Empirical results showcase the impressive efficacy of Sleeper Agent, with attack success rates exceeding 85% when using a poison budget of 1% on the CIFAR-10 dataset and maintaining high validation accuracies akin to unpoisoned models. ImageNet results further confirm its utility, achieving substantial misclassification rates despite stringent conditions like a low poison budget (0.05%). These outcomes highlight the robustness and stealth of the Sleeper Agent even under adversarial training setups.
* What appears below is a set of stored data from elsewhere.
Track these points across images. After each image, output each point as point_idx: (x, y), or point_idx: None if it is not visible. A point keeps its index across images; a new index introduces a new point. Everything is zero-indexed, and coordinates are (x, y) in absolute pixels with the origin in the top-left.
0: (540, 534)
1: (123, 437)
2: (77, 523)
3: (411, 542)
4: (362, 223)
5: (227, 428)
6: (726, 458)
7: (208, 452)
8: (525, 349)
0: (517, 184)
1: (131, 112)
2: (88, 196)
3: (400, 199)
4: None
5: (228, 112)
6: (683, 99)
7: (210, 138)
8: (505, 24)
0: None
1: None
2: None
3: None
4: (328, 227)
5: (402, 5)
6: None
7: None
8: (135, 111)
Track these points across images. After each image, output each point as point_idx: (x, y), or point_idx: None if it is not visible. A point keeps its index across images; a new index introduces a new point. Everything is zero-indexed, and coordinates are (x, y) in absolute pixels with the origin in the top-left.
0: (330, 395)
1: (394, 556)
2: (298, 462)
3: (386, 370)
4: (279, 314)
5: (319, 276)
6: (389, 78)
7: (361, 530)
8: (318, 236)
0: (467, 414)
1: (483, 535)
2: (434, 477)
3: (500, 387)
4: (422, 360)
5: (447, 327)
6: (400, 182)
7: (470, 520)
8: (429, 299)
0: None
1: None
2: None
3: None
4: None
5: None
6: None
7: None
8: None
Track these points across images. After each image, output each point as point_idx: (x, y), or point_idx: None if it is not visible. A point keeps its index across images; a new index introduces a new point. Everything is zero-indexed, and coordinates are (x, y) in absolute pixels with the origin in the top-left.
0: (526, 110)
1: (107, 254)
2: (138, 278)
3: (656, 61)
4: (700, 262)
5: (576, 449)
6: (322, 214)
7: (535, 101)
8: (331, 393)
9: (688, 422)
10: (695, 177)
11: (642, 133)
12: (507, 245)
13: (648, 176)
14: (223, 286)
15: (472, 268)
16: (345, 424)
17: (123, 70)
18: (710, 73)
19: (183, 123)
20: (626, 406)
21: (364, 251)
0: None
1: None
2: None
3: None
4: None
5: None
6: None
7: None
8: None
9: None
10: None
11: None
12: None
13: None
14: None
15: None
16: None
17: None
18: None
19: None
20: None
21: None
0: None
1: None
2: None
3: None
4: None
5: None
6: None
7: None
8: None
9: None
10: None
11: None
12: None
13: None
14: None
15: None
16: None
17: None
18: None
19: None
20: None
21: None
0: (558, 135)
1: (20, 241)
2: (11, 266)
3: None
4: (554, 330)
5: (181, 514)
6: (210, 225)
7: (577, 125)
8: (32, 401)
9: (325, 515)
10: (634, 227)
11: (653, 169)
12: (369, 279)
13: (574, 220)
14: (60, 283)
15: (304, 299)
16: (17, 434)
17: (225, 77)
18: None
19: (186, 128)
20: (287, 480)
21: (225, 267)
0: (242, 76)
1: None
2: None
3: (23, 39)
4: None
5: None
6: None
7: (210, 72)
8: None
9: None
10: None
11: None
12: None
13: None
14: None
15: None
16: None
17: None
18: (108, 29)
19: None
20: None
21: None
Implications and Future Directions

The research has important implications for the security of machine learning systems. As large-scale automated data collection becomes ubiquitous, the potential for data poisoning attacks like the Sleeper Agent poses a genuine risk. This necessitates the development of more sophisticated defenses and encourages the integration of adversarial robustness as a core component of model training pipelines.

Future work could explore refining defense mechanisms against such hidden trigger attacks and extending the analysis to adversarial environments involving more complex multi-modal datasets. Additionally, investigations into the interplay between adversarial training and poisoning effectiveness may yield insights into devising hard-to-compromise machine learning models.

In conclusion, the paper contributes significantly to the understanding of backdoor vulnerabilities, providing a potent tool for attackers while simultaneously challenging the community to counteract such threats in future neural network designs.